There are various San Francisco activities and landmarks that make a trip to the City by the Bay complete such as a tour of Alcatraz, dinner at the legendary Tonga Room, family fun at Pier 39, photo ops at the Golden Gate Bridge, riding a cable car or navigating Lombard Street. For families, fans of film and old Hollywood, and those who celebrate the work of Walt Disney, there’s also the Walt Disney Family Museum located at the Presidio.
Established in 2009 at the Presidio, a park and former military base at on the northern tip of the San Francisco peninsula, the Walt Disney Family Museum is a super high-tech and interactive learning experience that details the life of Walter Elias Disney and his legacy.
After a quick detour to the Yoda Fountain outside LucasFilms / Industrial Light and Magic around the corner, our group of Canadian journalists arrived in time for the Presidio’s annual Family Kite Day Festival along the main parade grounds that overlook the bay. Beautiful streams of colour danced in the wind, which seemed to never cease. It was a peaceful and playful welcome.
Ducking into the Walt Disney Family Museum space one of our group’s first questions was: “Why is the museum in San Francisco?” A helpful tour guide told us that the family had ties in town and today, it’s such a hub for animation studios (Pixar is nearby and we had even just come from ILM) that it also serves as inspiration for the animators of tomorrow.
We spent the next hour weaving through the galleries that told the tale of Walt’s life, from childhood to how he earned his 248 awards, which are all on display — including the special Academy Award for Snow White that featured seven mini statuettes.
While there are no rides, cast members, characters, or candy apples, the museum was still very interesting for children.
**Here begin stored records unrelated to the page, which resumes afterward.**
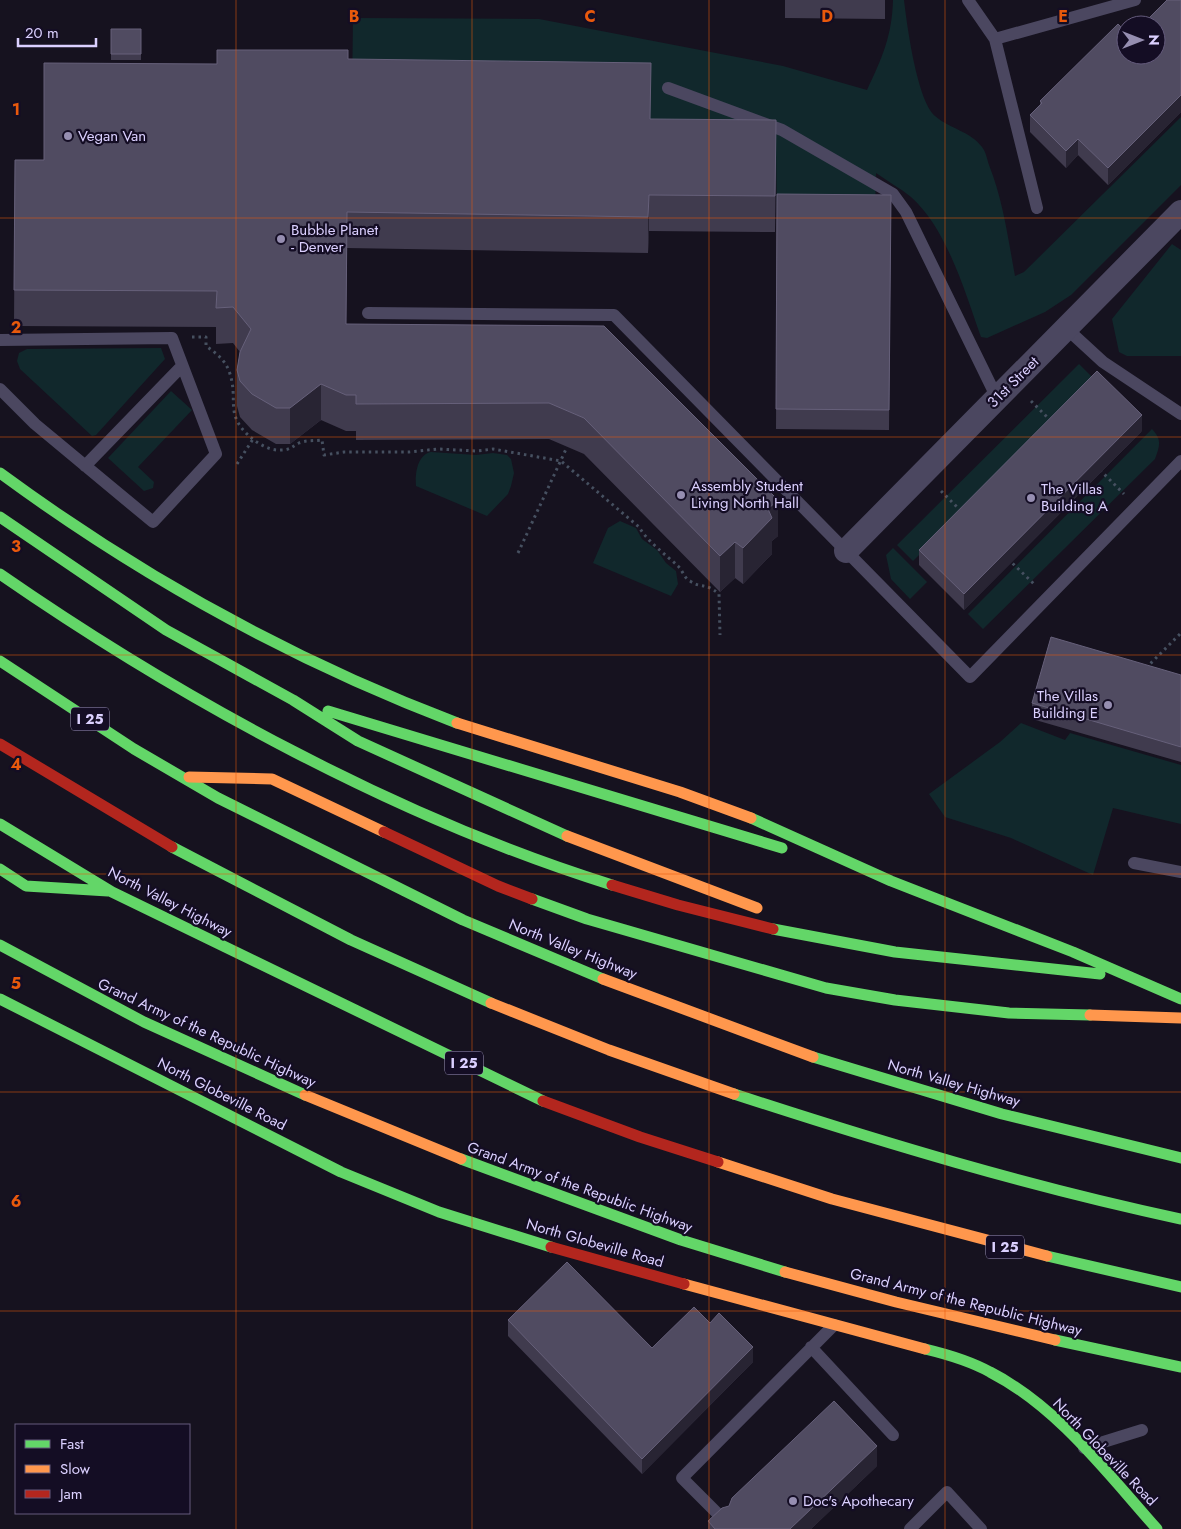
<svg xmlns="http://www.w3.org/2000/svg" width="1181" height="1529" viewBox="0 0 1181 1529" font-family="Jost,sans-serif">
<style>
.green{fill:#11282c}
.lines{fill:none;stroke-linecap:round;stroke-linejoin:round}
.path{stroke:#465060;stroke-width:3;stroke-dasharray:2.5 4;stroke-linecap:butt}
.lane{stroke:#4b4760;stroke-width:12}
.street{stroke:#4b4760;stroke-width:24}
.fast{stroke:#63d668;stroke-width:11}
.slow{stroke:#ff974d;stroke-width:11}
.jam{stroke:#b3261e;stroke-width:11}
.wall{fill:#403b4e}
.shaded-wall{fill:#282433}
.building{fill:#504b61;stroke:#66607a}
.grid{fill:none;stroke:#e8590c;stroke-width:1;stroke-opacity:0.55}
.poi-dot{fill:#968eb1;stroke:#140d24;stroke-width:2}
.labels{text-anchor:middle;stroke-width:4.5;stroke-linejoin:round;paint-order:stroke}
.shield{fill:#140d24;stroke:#9f96bd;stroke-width:1}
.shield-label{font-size:14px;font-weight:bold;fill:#dbd0ff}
.poi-label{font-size:15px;fill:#dbd0ff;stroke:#140d24;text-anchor:start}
.street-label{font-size:15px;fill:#dbd0ff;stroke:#140d24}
.grid-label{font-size:16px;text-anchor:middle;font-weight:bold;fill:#e8590c;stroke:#140d24;stroke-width:4.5;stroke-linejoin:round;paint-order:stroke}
</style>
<rect width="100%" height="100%" fill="#16121f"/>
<path class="green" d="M 893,0 L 904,0 C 907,25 917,100 935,116 C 950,129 970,131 982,147 C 986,152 987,159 989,165 C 1003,200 1008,238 1015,276 L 1024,272 L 1181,117 L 1181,185 L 1071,295 L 1045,312 L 987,338 L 981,337 C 965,292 947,229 911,197 C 900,188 887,181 876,173 L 875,215 L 777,214 L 776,156 L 352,95 L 353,18 L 539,19 L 783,66 L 867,90 C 882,58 892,36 893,0 Z
M 1172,244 L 1181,250 L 1181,356 L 1127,356 L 1119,352 L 1112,319 Z
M 161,348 L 165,359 L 96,435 L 92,436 L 20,369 L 17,361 L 19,353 L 27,349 Z
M 1079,364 L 1095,380 L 913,561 L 897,545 Z
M 171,391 L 192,410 L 138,467 L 154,482 L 153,488 L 144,491 L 108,458 Z
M 1152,429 C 1162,440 1160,445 1155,459 L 983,629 L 968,614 Z
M 431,452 L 476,455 L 493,453 L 507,455 L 511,459 L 514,473 L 511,486 L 508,494 L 487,516 L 416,486 C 415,474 417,455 431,452 Z
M 620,521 L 636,528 L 642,539 L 657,550 L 666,563 L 676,571 L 678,584 L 671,596 L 593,563 L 608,528 Z
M 893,548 L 927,582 L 910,599 L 891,579 L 886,555 Z
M 1021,723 L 1065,740 L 1070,733 L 1181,765 L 1181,824 L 1113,808 L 1093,875 L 1011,838 L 945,817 L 929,794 L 1000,742 Z"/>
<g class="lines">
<path class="path" d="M 192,337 L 206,337 L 206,346 C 216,353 225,360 229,371 C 240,401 222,415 254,440 C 262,446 272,451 282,450 C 290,450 293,446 299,443 C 305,440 316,441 322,440 L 324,455 L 344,452 L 409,452 L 438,449 L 477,451 L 493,449 L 561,461 L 639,527 C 647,541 666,555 678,566 C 683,571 684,578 690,581 C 702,589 705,582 719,594 L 720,635
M 1031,401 L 1051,421
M 237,464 L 253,439
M 1100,470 L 1124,494
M 941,491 L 962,512
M 518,553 L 567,447
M 1008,559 L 1034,584
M 1146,668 L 1181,633"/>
<path class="lane" d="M 968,0 L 995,39 L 1135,0
M 995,39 L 1037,208
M 668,88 L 782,130 L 893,194 L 906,212 L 997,398
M 368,313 L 614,315 L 970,677 L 1181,461
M 1066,328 L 1103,362 L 1181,414
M 0,340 L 172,338 L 216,454 L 153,522 L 35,424 L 0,389
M 85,466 L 182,366
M 1134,863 L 1181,872
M 811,1347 L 893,1435
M 1084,1448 L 1142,1430
M 724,1520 L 682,1478 L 834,1325
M 910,1529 L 947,1492 L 981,1529"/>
<path class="street" d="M 846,551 L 1181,212"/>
<path class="fast" d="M 0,473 C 143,578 291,660 457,723
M 0,517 L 166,630 L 293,700 L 358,741 L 567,836
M 0,574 C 182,700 400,819 612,885
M 0,661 L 134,749 L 218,798 L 463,920 L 603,979
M 328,711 L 782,848
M 751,818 L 891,881 L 1073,952 L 1181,999
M 0,824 L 112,892 L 543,1101
M 172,847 L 351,940 L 491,1003
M 0,869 L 26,886 L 108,891
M 532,899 L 587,919 L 826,988 L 895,1000 L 1009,1013 L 1090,1015
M 773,929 L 895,952 L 1100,974
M 0,945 L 144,1022 L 305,1095
M 0,999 L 341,1172 L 439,1212 L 551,1247
M 813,1057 L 1002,1114 L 1181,1158
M 734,1094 C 881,1142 1030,1187 1181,1219
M 461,1159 L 681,1240 L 785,1272
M 1047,1256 L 1181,1287
M 1055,1340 L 1181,1367
M 925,1349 C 946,1354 970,1361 990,1372 C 1058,1407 1107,1473 1157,1529"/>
<path class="slow" d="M 457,723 L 680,792 L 751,818
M 189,777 L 272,779 L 384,832
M 567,836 L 757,908
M 603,979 L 813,1057
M 491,1003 L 609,1050 L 734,1094
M 1090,1015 L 1181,1018
M 305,1095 L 461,1159
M 718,1162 L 832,1199 L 1047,1256
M 785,1272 L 896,1302 L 1055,1340
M 684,1284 L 925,1349"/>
<path class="jam" d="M 0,744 L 172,847
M 384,832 L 498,886 L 532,899
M 612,885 L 678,905 L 773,929
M 543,1101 L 640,1137 L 718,1162
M 551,1247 L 684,1284"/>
</g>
<path class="wall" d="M 785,0 L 885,0 L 885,19 L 785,18 Z
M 1181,0 L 1181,112 L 1108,185 L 1078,155 L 1066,168 L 1030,132 L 1030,115 L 1040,105 L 1040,101 L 1126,55 Z
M 111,29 L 141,29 L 141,60 L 111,60 Z
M 348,59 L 651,119 L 776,156 L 775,232 L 649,231 L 648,253 L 347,248 L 346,324 L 604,326 L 778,536 L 772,541 L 772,554 L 743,584 L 735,578 L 720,592 L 584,454 L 549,439 L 356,440 L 356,431 L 346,431 L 321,420 L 290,444 L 276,444 L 252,430 L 240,417 L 237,406 L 237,370 L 240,352 L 233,343 L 216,344 L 216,327 L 14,326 L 15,160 L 44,160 Z
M 777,194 L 891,195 L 889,430 L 776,429 Z
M 1142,431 L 964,610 L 919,565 L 919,550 Z
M 1181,675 L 1181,762 L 1032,719 L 1032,703 Z
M 508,1320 L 652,1348 L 710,1323 L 753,1362 L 642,1474 L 508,1336 Z
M 877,1466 L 811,1529 L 708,1529 L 708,1521 Z"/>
<path class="shaded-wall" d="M 1181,95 L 1181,112 L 1108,185 L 1108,168 Z
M 776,120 L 776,156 L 775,232 L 775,196 Z
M 1078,139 L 1078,155 L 1066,168 L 1066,151 Z
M 649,195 L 649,231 L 648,253 L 648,217 Z
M 321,384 L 321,420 L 290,444 L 290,408 Z
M 1142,415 L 1142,431 L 964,610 L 964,594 Z
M 778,500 L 778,536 L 772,541 L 772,554 L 743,584 L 743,548 L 768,509 Z
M 735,542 L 735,578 L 720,592 L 720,556 Z
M 753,1347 L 753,1362 L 642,1474 L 642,1459 Z
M 877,1446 L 877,1466 L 811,1529 L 790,1529 Z"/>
<path class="building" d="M 1167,0 L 1181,0 L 1181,95 L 1108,168 L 1078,139 L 1066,151 L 1030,115 L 1042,103 L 1040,101 L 1118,24 L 1126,32 L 1126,55 L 1156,55 L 1156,25 L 1142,25 Z
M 111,29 L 141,29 L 141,54 L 111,54 Z
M 217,50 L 348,50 L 348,59 L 651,63 L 650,119 L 776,120 L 775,196 L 649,195 L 648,217 L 347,212 L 346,324 L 604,326 L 778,500 L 768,509 L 772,518 L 743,548 L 735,542 L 720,556 L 584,418 L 549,403 L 356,404 L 356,395 L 346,395 L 321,384 L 290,408 L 276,408 L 252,394 L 240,381 L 237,370 L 240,352 L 251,329 L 233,307 L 216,308 L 217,291 L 14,290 L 15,160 L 44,160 L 44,63 L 217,64 Z
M 777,194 L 891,195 L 889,410 L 776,409 Z
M 1097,371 L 1142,415 L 964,594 L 919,550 Z
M 1051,637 L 1181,675 L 1181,747 L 1032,703 Z
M 567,1262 L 652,1348 L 694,1307 L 710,1323 L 719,1313 L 753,1347 L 642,1459 L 508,1320 Z
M 834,1401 L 877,1446 L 790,1529 L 715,1529 L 708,1521 L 722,1508 L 729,1506 L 732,1498 Z"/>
<path class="grid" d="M 236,0 L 236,1529M 472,0 L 472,1529M 709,0 L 709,1529M 945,0 L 945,1529M 0,218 L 1181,218M 0,437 L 1181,437M 0,655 L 1181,655M 0,874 L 1181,874M 0,1092 L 1181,1092M 0,1311 L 1181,1311"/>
<g class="poi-dot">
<circle cx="68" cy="136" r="5"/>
<circle cx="281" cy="239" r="5"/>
<circle cx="681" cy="495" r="5"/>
<circle cx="1031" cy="498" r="5"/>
<circle cx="1108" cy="705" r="5"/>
<circle cx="793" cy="1501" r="5"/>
</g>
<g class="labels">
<g class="shield">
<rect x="71" y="707.5" width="38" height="23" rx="4"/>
<rect x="445" y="1051.5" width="38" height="23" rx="4"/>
<rect x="986" y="1235.5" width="38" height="23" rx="4"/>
</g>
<g class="shield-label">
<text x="90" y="724">I 25</text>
<text x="464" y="1068">I 25</text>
<text x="1005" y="1252">I 25</text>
</g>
<g class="poi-label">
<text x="78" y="141">Vegan Van</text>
<text x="291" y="235">Bubble Planet<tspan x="291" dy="17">- Denver</tspan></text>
<text x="691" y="491">Assembly Student<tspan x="691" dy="17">Living North Hall</tspan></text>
<text x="1041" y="494">The Villas<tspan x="1041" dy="17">Building A</tspan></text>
<text x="1098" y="701" text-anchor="end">The Villas<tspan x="1098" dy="17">Building E</tspan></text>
<text x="803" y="1506">Doc's Apothecary</text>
</g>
<g class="street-label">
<text transform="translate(1013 382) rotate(-45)" y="5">31st Street</text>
<text transform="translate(170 902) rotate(27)" y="5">North Valley Highway</text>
<text transform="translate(573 949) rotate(22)" y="5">North Valley Highway</text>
<text transform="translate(207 1033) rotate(25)" y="5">Grand Army of the Republic Highway</text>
<text transform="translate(954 1083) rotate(16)" y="5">North Valley Highway</text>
<text transform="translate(222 1094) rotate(27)" y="5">North Globeville Road</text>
<text transform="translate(580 1187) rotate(20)" y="5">Grand Army of the Republic Highway</text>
<text transform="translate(595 1243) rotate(16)" y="5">North Globeville Road</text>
<text transform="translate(966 1302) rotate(14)" y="5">Grand Army of the Republic Highway</text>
<text transform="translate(1105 1452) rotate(46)" y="5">North Globeville Road</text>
</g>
</g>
<g class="grid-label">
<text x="354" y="22">B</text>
<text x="590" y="22">C</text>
<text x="827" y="22">D</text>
<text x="1063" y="22">E</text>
<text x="16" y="115">1</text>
<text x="16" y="333">2</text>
<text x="16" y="552">3</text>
<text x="16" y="770">4</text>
<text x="16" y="989">5</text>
<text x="16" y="1207">6</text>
</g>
<rect x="15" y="1424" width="175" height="90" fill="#140d24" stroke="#645b7c"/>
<rect x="25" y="1440" width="25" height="8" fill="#63d668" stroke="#645b7c"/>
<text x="60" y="1449" font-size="15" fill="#dbd0ff">Fast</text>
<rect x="25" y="1465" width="25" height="8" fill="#ff974d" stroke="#645b7c"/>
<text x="60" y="1474" font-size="15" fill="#dbd0ff">Slow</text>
<rect x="25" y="1490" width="25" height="8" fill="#b3261e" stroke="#645b7c"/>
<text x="60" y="1499" font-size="15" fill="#dbd0ff">Jam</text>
<g transform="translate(1141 40) rotate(90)"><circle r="24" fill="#140d24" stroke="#645b7c"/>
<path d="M0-4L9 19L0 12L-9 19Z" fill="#968eb1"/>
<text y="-8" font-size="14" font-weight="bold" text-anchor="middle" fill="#dbd0ff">N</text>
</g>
<path d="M18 38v8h78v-8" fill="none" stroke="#dbd0ff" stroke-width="2.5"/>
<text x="25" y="38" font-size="15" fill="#dbd0ff" stroke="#140d24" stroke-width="4" paint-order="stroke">20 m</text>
</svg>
The use of framed high-definition screens, animations and projections make each gallery come to life to tell its story. Meanwhile the artifacts, history, documentation and sketches on display are a dream for history or animation buffs.
From inventions that boosted film technology like the multiplane camera, to jars of paint that included colours specifically for Donald Duck‘s bill or Cinderella‘s dress. Everything was detailed and showcased including the animators’ strike in 1941 and also how the Disney studio supported the World War II effort by creating American posters and advertisements for the army. Then of course there was Disneyland and eventually Epcot.
The museum is laid out in chronological order with one of the last exhibits featuring something I never previously knew about Walt E. Disney: One of his very last family vacations was to British Columbia where they took a boat up the coast of Vancouver Island during the summer of 1966. Walt passed away in December of that year.
Once we had made the rounds in the main museum area (at 104 Montgomery Street) we made our way to the Tyrus Wong exhibition in a neighbouring Presidio building. Wong is a painter, muralist, and designer who worked with Disney as a lead artist on Bambi in 1942.
Aside from his paintings, sketches and animations, Wong loves kites and it just so happens that we spotted him on the Presidio lawn participating in the kite festival. It was pretty remarkable to experience such a moving exhibition only to then to see the legendary artist right there in front of us, at 102 years old!
Full of wonder from a healthy dose of history and art, my niece and I picked up some strawberry lemonades from the museum’s cafe (next to the store) and sat on the lawn. We looked out at sailboats in the bay and a few remaining kites in the wind as we waited to rejoin the rest of our group. It was great to find a slice of Disney in San Francisco and to learn more about the man behind the film and television empire… just a few days before we made our way to his Magic Kingdom.
At the time this post was published admission to the Walt Disney Family Museum in San Francisco was $20 (adults), $15 (seniors and students with ID), $12 (youth 6-17), and free for children 6 years and younger. Your museum admission gets you into the special exhibition buildings as well.